◆ **Что нужно сделать**:
[a] Воспроизведите дословно фрагмент интервью о науке в России между словами «А что касается» и «на этот путь.», включая оба конца.
[b] Ответьте по интервью о науке в России на вопросы:
(i) Какой примерно доле людей, по словам собеседника, хочется делать что-то новое?
(ii) За какую зарплату, по распространенному представлению, работает ученый-доцент?
(iii) Что, по словам собеседника, нужно в целом по России, чтобы заниматься наукой?
[c] Продолжите интервью о науке и Computer Science в России, начав сразу после его последней реплики.

◆ **Текст документа**:
════════════════
А что касается тех ребят, которые уже оканчивают университет и делают выбор — идти в компанию или заниматься наукой. Что мотивирует их выбрать второе?

Короткий ответ: стоит так делать, когда у тебя интерес в квадрате. Когда тебе не просто интересно применять алгоритмы, придуманные ранее, не просто узнавать, что было открыто до тебя, а когда тебе самому интересно открывать новое. Именно поэтому я занялся наукой и встал на этот путь.

Когда я разговариваю об этом со школьниками, студентами, то говорю им одну простую вещь: среди вас примерно 5% людей с желанием делать что-то новое, тех, кто не хочет и не может сидеть на месте, обладает предпринимательским мышлением. Такие люди, как правило, либо организуют собственные стартапы, и у нас есть такие примеры, либо идут в науку. По моей статистике примерно один человек из класса поднимает руку на вопрос, хочет ли он заниматься наукой. И именно таких людей мы ищем.

Как сейчас в целом обстоят дела с научными исследованиями в области Computer Science в России?

В России, безусловно, очень классная математическая подготовка, наши школьники всегда берут золотые медали на олимпиадах по математике, физике и так далее. Также у нас есть очень классные университеты, которые готовят специалистов в области программирования и Computer Science.

Открытое интервью с Владимиром Ульянцевым на фестивале «Кампус»
Открытое интервью с Владимиром Ульянцевым на фестивале «Кампус»

Многие до сих пор представляют себе образ науки в России, образ ученого как некого бедного доцента, работающего за 18 тысяч рублей и живущего с родителями в свои 35 лет. Сейчас ситуация меняется, государство более или менее понимает, что нужно финансировать науку, и поэтому у сильных подразделений, например, такого, как наша лаборатория, возможности есть. В целом по России ситуация хуже, чтобы заниматься наукой, тебе нужен либо инвестор, либо грант.

Насколько обучение в области Computer Science, научная деятельность в России отличается от того, как это происходит в западных странах?
════════════════
◆ **Входные данные**:
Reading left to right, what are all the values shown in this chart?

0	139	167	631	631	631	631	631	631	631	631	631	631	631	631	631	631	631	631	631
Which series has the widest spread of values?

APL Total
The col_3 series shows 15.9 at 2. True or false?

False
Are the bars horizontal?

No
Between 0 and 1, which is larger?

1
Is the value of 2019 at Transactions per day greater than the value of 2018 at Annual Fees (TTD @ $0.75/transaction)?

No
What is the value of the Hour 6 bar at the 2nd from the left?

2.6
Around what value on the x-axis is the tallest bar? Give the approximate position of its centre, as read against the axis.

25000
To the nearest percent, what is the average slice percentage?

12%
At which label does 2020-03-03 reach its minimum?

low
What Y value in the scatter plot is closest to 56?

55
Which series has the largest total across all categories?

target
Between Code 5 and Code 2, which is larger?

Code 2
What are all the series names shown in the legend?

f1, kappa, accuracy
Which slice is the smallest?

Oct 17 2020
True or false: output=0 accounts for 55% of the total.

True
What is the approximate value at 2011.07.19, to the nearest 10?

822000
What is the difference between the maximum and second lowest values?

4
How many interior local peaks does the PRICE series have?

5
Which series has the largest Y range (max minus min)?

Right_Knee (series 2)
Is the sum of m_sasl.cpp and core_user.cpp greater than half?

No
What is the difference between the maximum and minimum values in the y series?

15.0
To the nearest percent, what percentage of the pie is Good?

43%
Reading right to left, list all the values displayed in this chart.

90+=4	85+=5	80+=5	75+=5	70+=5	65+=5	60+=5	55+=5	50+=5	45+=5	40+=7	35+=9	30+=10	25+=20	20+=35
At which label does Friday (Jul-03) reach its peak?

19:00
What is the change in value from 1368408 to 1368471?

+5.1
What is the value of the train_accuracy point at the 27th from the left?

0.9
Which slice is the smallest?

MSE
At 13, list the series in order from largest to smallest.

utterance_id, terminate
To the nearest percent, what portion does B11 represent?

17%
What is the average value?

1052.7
════════════════
◆ **Ответы**:
[a]
А что касается тех ребят, которые уже оканчивают университет и делают выбор — идти в компанию или заниматься наукой. Что мотивирует их выбрать второе?

Короткий ответ: стоит так делать, когда у тебя интерес в квадрате. Когда тебе не просто интересно применять алгоритмы, придуманные ранее, не просто узнавать, что было открыто до тебя, а когда тебе самому интересно открывать новое. Именно поэтому я занялся наукой и встал на этот путь.

[b]
(i) Примерно 5%.
(ii) За 18 тысяч рублей.
(iii) Либо инвестор, либо грант.

[c]
Подготовка в зарубежных университетах устроена по-другому: там берут практически всех, и, если ты не справляешься, ты уходишь. Наши топовые кафедры набирают студентов по довольно жесткому рейтингу — по олимпиадам, ЕГЭ, то есть тех, кто уже способен. В западных странах становление программистом, выбор профессии в среднем начинается позже. У меня определенная свобода действий сложилась уже в магистратуре, уже тогда я набирал людей на курсовые работы, работал с командами и так далее.

В общем и целом различие в наших идеологиях можно описать одной простой визуальной аналогией. Представь, что на Западе тебе дают стул, ты можешь себе подрегулировать ручки, придумать, что на него можно постелить. В России тебе базово дают маленькую табуреточку, на которую ты можешь сесть и сидеть на своей зарплате. Но при этом вокруг разбросано много частей из условной IKEA, из которых, если хочешь, ты можешь собрать себе хоть трон.

На Западе тебе как профессору дают ставку, но, если ты хочешь нанять аспиранта, — выиграй на него грант. Если ты хочешь быть аспирантом, ты должен пойти туда, где есть грант, ты не можешь просто так прийти в аспирантуру. В России в этом плане ситуация проще: «Пожалуйста, вот тебе ставка, но формальные ограничения нас не держат».

А что есть в западных университетах, что можно было бы задействовать в работе в России?

Чтобы ответить на этот вопрос, для начала опишу, как устроена моя деятельность. Она выглядит достаточно рискованно: мы подаем заявки на грант, но при этом мы не знаем, что будет с финансированием на следующий год. Но, в частности, меня это не смущает: получили грант РНФ — отлично, не получили — бывает, попробуем еще. Но есть много людей, которым это не нравится. Но им нравится то, что называется на Западе tenure track. Если ты встал на tenure track, то тебя уволить уже довольно сложно. Поэтому для той части сотрудников, которые хотят заниматься наукой, но не хотят иметь зыбкую почву под ногами, я хотел бы организовать такую стабильность.

Есть предпосылки, что это возможно?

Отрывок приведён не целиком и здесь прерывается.